Earthquake stress drop, strong ground shaking, recurrence interval and the rupture characteristics of large and great earthquakes are controlled by fault strength and the frictional properties of the plate interface. Monitoring the fault strength and its variability during the earthquake cycle is critical for earthquake hazard assessment. Subduction zones in particular, generate the largest and potentially more catastrophic earthquakes around the world. The rapid convergence (85-90 mm/yr) of the Cocos plate underneath the Caribbean plate along the Nicoya Peninsula, the northwestern margin of the Costa Rica subduction zone has generated M7+ earthquakes every 50 years (1853, 1900, 1950), with the last one of these events, a moment magnitude (Mw) 7.6 earthquake, occurring on 5 September 2012. Because of the advantageous location of the Nicoya Peninsula, extending seaward, over the seismogenic zone, a very dense seismic and geodetic network has recorded with incredible detail the megathrust activity throughout the last decade. Geodetic observations prior to the occurrence of the M7.6, 2012 earthquake, identified regions of strain accumulation that delineated the rupture area of this event. Regions of the plate interface up-dip and down-dip of this patch accommodate relative plate motions aseismically, hosting numerous Slow Slip events (SSEs) that have been well recorded since 2007, suggesting a partition of the plate interface into regions of frictionally stable and unstable or conditionally stable sliding behavior.

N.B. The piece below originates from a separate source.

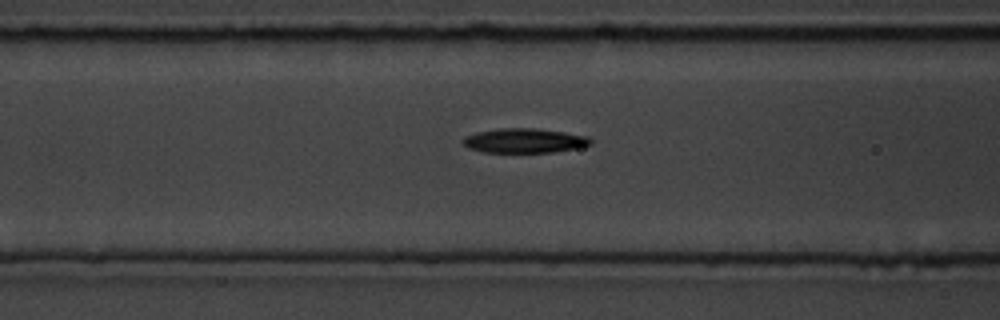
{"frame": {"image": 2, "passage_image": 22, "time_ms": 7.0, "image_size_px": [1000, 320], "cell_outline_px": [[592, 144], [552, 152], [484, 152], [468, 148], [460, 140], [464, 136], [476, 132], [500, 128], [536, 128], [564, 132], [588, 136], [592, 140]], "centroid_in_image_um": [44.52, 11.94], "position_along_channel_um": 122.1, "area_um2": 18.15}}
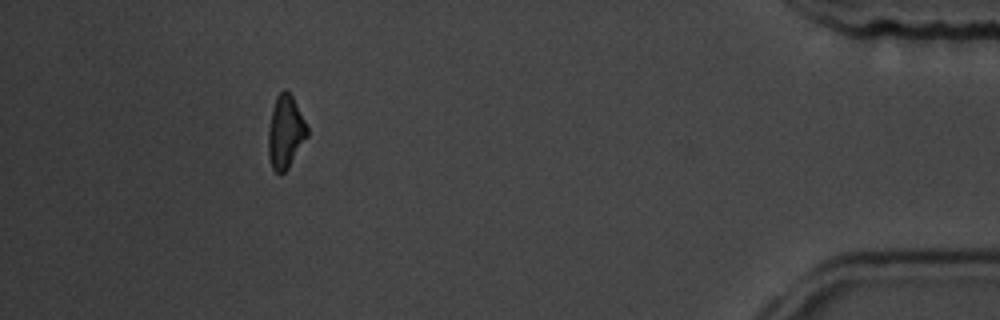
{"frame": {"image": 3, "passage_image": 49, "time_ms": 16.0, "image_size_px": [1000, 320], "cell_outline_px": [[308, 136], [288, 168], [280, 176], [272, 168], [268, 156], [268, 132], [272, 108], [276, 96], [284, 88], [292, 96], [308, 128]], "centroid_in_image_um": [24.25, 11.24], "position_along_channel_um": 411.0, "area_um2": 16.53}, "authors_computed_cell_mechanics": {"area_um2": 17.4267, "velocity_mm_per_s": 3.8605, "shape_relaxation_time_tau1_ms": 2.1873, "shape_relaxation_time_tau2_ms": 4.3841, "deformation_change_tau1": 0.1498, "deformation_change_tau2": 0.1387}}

This dissertation focuses on the study of fault zone heterogeneity and the frictional strength variability along the plate interface and upper plate of the Nicoya Peninsula subduction zone margin and its plausible relationship with the previously documented seismic and aseismic frictional slip behaviors.

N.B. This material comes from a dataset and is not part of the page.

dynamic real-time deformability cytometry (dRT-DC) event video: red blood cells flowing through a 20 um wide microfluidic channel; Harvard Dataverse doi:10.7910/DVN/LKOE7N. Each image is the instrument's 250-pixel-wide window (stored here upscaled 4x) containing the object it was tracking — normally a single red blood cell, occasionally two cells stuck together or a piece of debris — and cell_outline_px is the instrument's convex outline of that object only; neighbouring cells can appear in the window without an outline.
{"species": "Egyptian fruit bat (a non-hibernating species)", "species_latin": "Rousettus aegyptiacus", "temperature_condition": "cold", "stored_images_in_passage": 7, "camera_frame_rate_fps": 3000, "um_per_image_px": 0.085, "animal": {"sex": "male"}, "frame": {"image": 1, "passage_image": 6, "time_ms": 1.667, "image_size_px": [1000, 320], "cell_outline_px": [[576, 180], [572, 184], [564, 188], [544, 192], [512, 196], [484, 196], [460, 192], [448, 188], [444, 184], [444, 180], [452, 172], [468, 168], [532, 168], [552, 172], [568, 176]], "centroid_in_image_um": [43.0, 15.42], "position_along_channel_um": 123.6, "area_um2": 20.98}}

The use of long-term cross-correlation of ambient seismic noise has become widely adopted at several seismological observatories for a) studying the susceptibility to crustal velocity variations along volcanic areas and the Earth’s subsurface due to transient events like volcanic eruptions, shallow earthquakes, landslides, etc., and b) seismic imaging. The use of random wave fields (coda waves or ambient seismic noise) for seismic imaging has proved to overcome certain limitations so far presented by the traditional tomography methods. This dissertation extends the use of the long-term cross-correlation of ambient noise vibrations to monitor variations in elastic properties and fault heterogeneity located along the overriding plate; before, during and after the 5 September, 2012 M7.6, Nicoya Peninsula megathrust earthquake. This large event was followed by thousands of aftershocks spatially localized in four clusters distributed along strike, as well as some geodetically detected post-seismic slip.
Earthquake focal mechanisms for nearly 300 of the Nicoya earthquake aftershocks were estimated using regional full waveform moment tensor inversions and P wave first motion polarities. The finite fault model of this large event generated by Liu et al.,  was used to compute the Coulomb static stress change imposed by the main shock on the nodal planes of the aftershock sequence in order to make a first evaluation of the static versus dynamic earthquake triggering hypotheses.

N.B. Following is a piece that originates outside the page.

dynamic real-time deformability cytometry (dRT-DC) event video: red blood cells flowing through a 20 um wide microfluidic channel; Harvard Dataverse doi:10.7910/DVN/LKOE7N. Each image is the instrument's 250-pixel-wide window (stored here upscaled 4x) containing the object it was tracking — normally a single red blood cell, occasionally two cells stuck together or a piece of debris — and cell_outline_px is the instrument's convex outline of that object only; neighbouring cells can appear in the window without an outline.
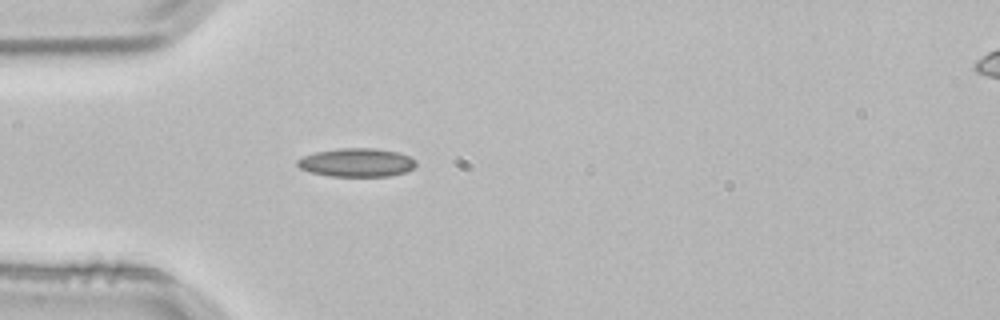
{"species": "common noctule bat (a hibernating species)", "species_latin": "Nyctalus noctula", "temperature_condition": "room temperature", "stored_images_in_passage": 4, "camera_frame_rate_fps": 3000, "um_per_image_px": 0.085, "animal": {"sex": "male", "body_mass_g": 21.5, "forearm_length_mm": 52.0}, "frame": {"image": 1, "passage_image": 4, "time_ms": 1.0, "image_size_px": [1000, 320], "cell_outline_px": [[416, 164], [412, 168], [404, 172], [392, 176], [328, 176], [312, 172], [300, 168], [296, 164], [296, 160], [304, 156], [316, 152], [340, 148], [376, 148], [400, 152], [416, 160]], "centroid_in_image_um": [30.33, 13.81], "position_along_channel_um": 54.7, "area_um2": 19.71}}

In addition, a total of 5 repeating earthquake families, earthquakes with nearly identical waveforms and thought to represent the rupture of the same fault asperity at a relatively constant repeat interval due to continuous loading by surrounding aseismic slip, were recognized using waveform matching techniques from 2007 through 2016. These earthquake families locate along the up-dip margin of the fault that ruptured during 5 September 2012, Mw 7.6 Nicoya megathrust. Due to the repeating nature of these events they do sense the temporal changes in the physical properties of the medium, including variations in the frictional strength of the plate interface. This dissertation extends the use of repeating earthquakes to derive stress drop or fault yield strength before and after the occurrence of the Nicoya peninsula earthquake.